Nel 2016 lo studio “Definizione dell’esposizione a metalli con proprietà neurotossiche (As, Cd, Hg, Mn e Pb) in fluidi e tessuti di soggetti in età evolutiva (6-12 anni) residenti nelle aree di Taranto in studio e in un gruppo di controllo al fine di individuare eventuali difformità di esposizione e valutare le possibili associazioni con deficienze nella sfera neuro-comportamentale e cognitiva”,  condotto dall’Istituto Superiore di Sanità e dall’ASL di Taranto in collaborazione con l’Università di Brescia, si è evidenziata una associazione dei punteggi di QI, test di iperattività, disturbi dell’attenzione e del comportamento sociale, con gli indicatori di biomonitoraggio, in modo particolare per il   piombo  ematico.

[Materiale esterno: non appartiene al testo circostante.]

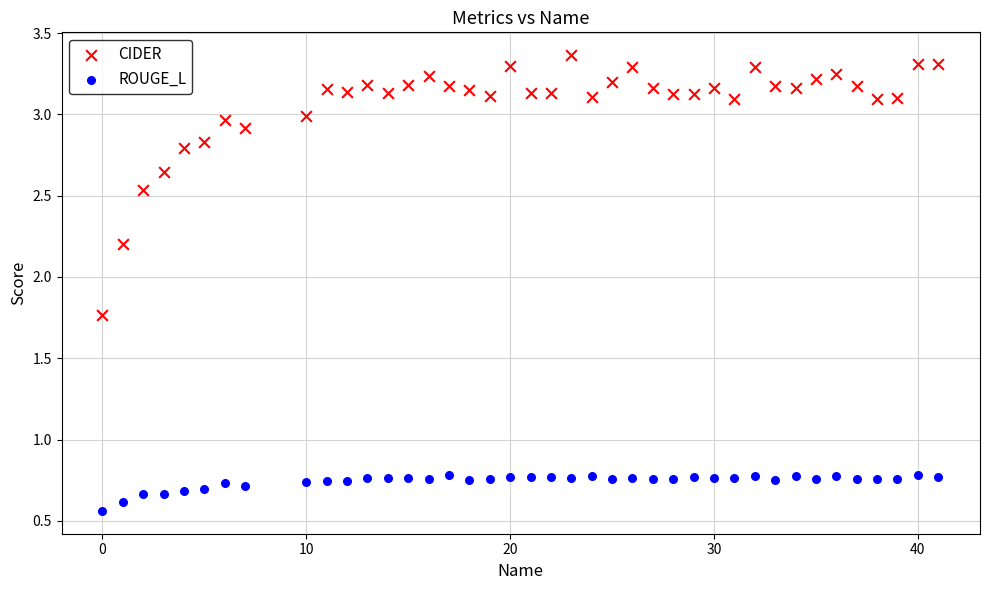

Which series has the largest Y range (max minus min)?

CIDER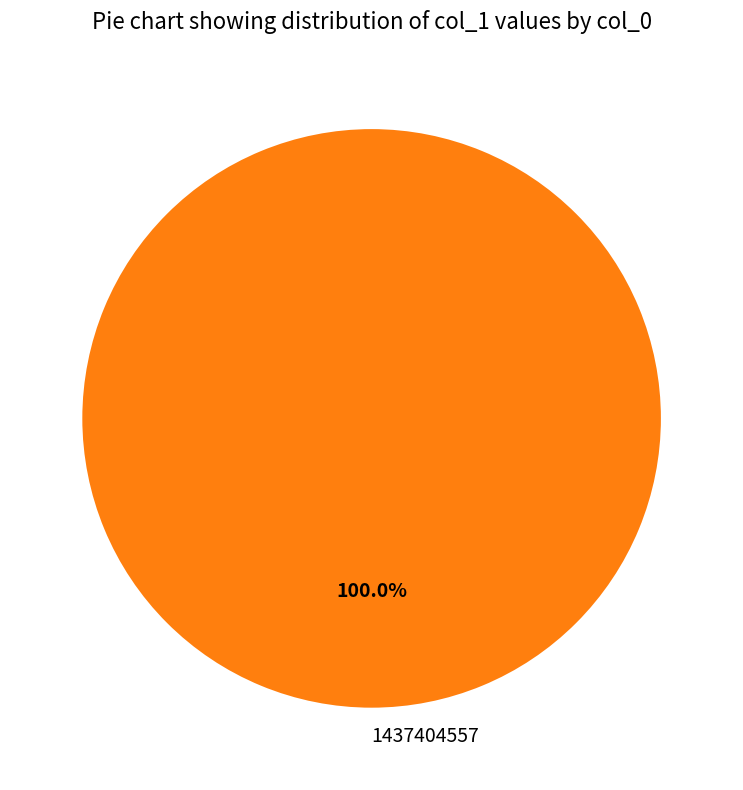

Is there any slice that represents more than half of the pie?

Yes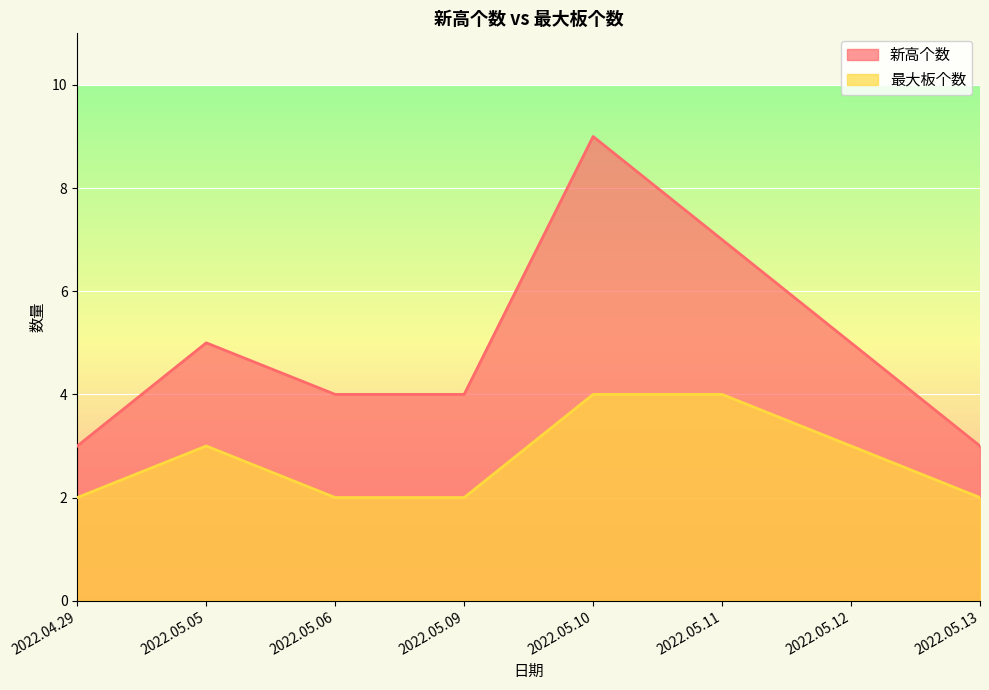

What are all the series names shown in the legend?

新高个数, 最大板个数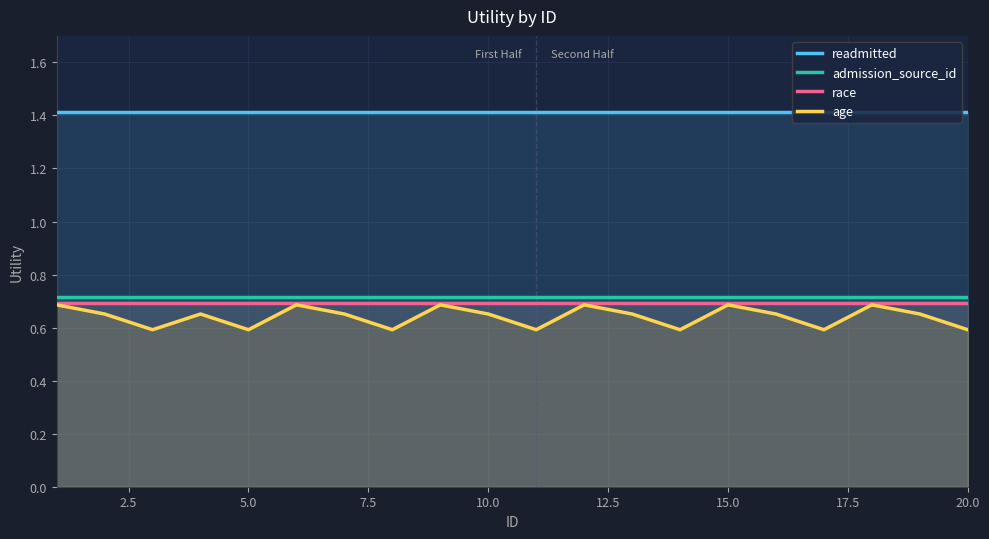

Reading left to right, transcribe all the data shown in this chart.

readmitted: 1.4	1.4	1.4	1.4	1.4	1.4	1.4	1.4	1.4	1.4	1.4	1.4	1.4	1.4	1.4	1.4	1.4	1.4	1.4	1.4
admission_source_id: 0.7	0.7	0.7	0.7	0.7	0.7	0.7	0.7	0.7	0.7	0.7	0.7	0.7	0.7	0.7	0.7	0.7	0.7	0.7	0.7
race: 0.7	0.7	0.7	0.7	0.7	0.7	0.7	0.7	0.7	0.7	0.7	0.7	0.7	0.7	0.7	0.7	0.7	0.7	0.7	0.7
age: 0.7	0.7	0.6	0.7	0.6	0.7	0.7	0.6	0.7	0.7	0.6	0.7	0.7	0.6	0.7	0.7	0.6	0.7	0.7	0.6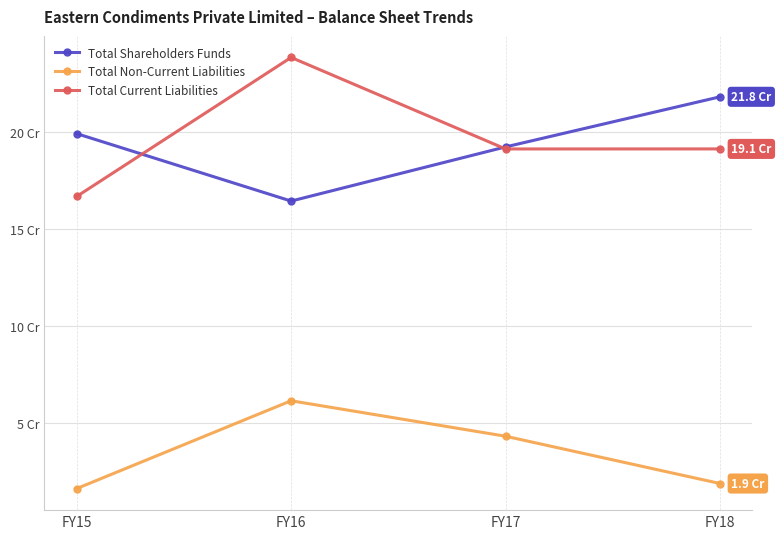

True or false: Total Non-Current Liabilities and Total Shareholders Funds cross at least once.

False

http://old.iss.it/binary/ilva/cont/3__127_222___Relazione_scientifica_CCM_Taranto_Finale.pdf

 I provvedimenti a tutela della salute

Che cosa le autorità hanno fatto in questi anni per i bambini? Il governo regionale precedente, dopo l’intervento della magistratura, ha investito molte risorse in un Centro Salute Ambiente e introdotto un regolamento in corrispondenza di giornate con vento forte da Nord (wind days) la cui efficacia non è stata ancora studiata in modo sistematico. Il governo regionale in carica ha fatto poi della de-carbonizzazione un suo punto programmatico che finora ha prodotto solo una pubblicazione sulla rivista medica The Lancet (Emiliano, Valenzano et al. 2018). La forza politica dell’attuale governo nazionale che alle ultime elezioni aveva riscosso a Taranto un successo mai prima registrato, con i primi provvedimenti sul siderurgico ha deluso molti dei suoi militanti portando Alessandro Battista, esponente di spicco e consigliere comunale del M5S, alle dimissioni dal movimento stesso.

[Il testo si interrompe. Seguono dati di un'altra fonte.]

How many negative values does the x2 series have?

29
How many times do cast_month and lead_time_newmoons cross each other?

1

In questo quadro appare più che mai urgente che le istituzioni perseguano obiettivi concreti di salvaguardia della salute pubblica. Non occorre inventare nulla come ricordava Paola Michelozzi sei anni fa: bisogna bonificare e ridurre le emissioni.

Proprio il 24 gennaio scorso la Corte dei Diritti dell’Uomo di Strasburgo ha emesso la sentenza sul caso Ilva e dà sostanzialmente ragione ai ricorrenti. 180 cittadini dell’area tarantina che si erano rivolti alla Corte sostenendo di aver subito danni alla salute a causa delle emissioni dell’Ilva. Il ricorso accusava le autorità italiane di aver violato il diritto alla vita e quello al rispetto della vita familiare e privata, sanciti dalla Carta dei diritti dell’uomo. Lo Stato, a loro dire, non avrebbe adottato le necessarie misure legislative per proteggere la loro salute e l’ambiente, vista la pericolosità dell’impianto, e la popolazione non sarebbe stata adeguatamente informata sui danni derivanti alla salute stessa.